TASK INSTRUCTIONS:
a. Based on the feature selection article, explain in one to three sentences why the correlation filter method removes highly correlated features.
b. Revise the feature selection article starting with "Top 7 methods" and going on through "Spearman’s rank correlation.", putting "strongly correlated" in place of "highly correlated".

PAGE EXCERPT:
*** Block opens ***
Top 7 Feature Selection Techniques In ML & How To Guides In Python (sklearn)

What is feature selection in machine learning?

Feature selection is a crucial step in machine learning that involves choosing a subset of relevant features (variables or attributes) from the original set of features to improve model performance and reduce the risk of overfitting. Proper feature selection can lead to more efficient models, faster training times, and better generalization.

Top 7 methods and techniques for feature selection

Here are some common methods and techniques for feature selection in machine learning:

1. Filter Methods:

Correlation: Identify and remove highly correlated features, which often provide redundant information. You can use correlation coefficients like Pearson’s or Spearman’s rank correlation.
Information Gain and Mutual Information: Measure the information gained from each feature in relation to the target variable. Features with low information gain can be removed.

2. Wrapper Methods:

Forward Selection: Start with an empty set of features and iteratively add one feature at a time, selecting the one that most improves model performance.
Backward Elimination: Begin with all features and iteratively remove the one with the most negligible impact on model performance.
Recursive Feature Elimination (RFE): It recursively removes the most minor essential feature until a desired number of features is reached.

3. Embedded Methods:

Many machine learning algorithms, such as decision trees and L1-regularized models like Lasso, perform feature selection as part of their training process. They automatically assign importance scores to features, which you can use for selection.

4. Regularization Techniques:

L1 Regularization (Lasso): Encourages sparsity by penalizing the absolute values of feature coefficients, leading some coefficients to become precisely zero.
L2 Regularization (Ridge): Tends to shrink feature coefficients toward zero without making them precisely zero. It can still help in feature selection indirectly.

5. Feature Importance:

Random Forests, Gradient Boosting Machines, and other ensemble methods provide feature importance scores based on how often features are used in building decision trees or boosting iterations. You can use these scores for feature selection.

5. Dimensionality Reduction:

Principal Component Analysis (PCA) and other dimensionality reduction techniques can reduce the number of features while retaining most information. However, this often comes at the cost of interpretability.

6. Domain Knowledge:

Sometimes, domain expertise can help you select relevant features based on your problem understanding. This approach is especially valuable when dealing with domain-specific data.

7. Feature Engineering:

Creating new features that are combinations of existing features or derived from domain knowledge can sometimes be more informative and practical than selecting from the original features.

When performing feature selection, it’s essential to consider the trade-off between reducing dimensionality and preserving important information. It would be best to use appropriate evaluation metrics and cross-validation to assess the impact of feature selection on your model’s performance and avoid overfitting. Experimenting with different feature selection techniques and combinations is often necessary to find the best approach for your specific machine learning problem.

Correlation-based feature selection

Correlation-based feature selection is a technique for selecting relevant features from a dataset based on their correlation with the target variable or each other. It aims to identify and retain the most informative features while removing redundant or irrelevant ones. This method is particularly useful for improving model performance and reducing dimensionality in situations where you have many features.
*** Block closes ***
COLLECTED MATERIAL:
*** Block opens ***
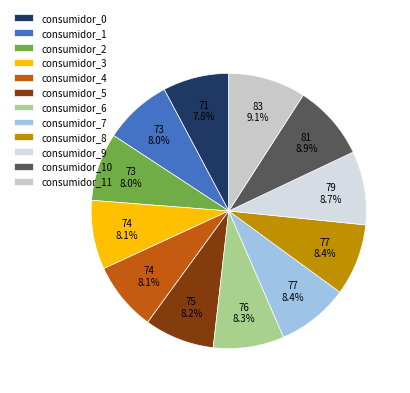

What is the smallest slice in the pie chart?

consumidor_0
*** Block closes ***
RESPONSES TO THE TASKS:
a. The correlation filter method removes highly correlated features because they often provide redundant information.

b.
Top 7 methods and techniques for feature selection

Here are some common methods and techniques for feature selection in machine learning:

1. Filter Methods:

Correlation: Identify and remove strongly correlated features, which often provide redundant information. You can use correlation coefficients like Pearson’s or Spearman’s rank correlation.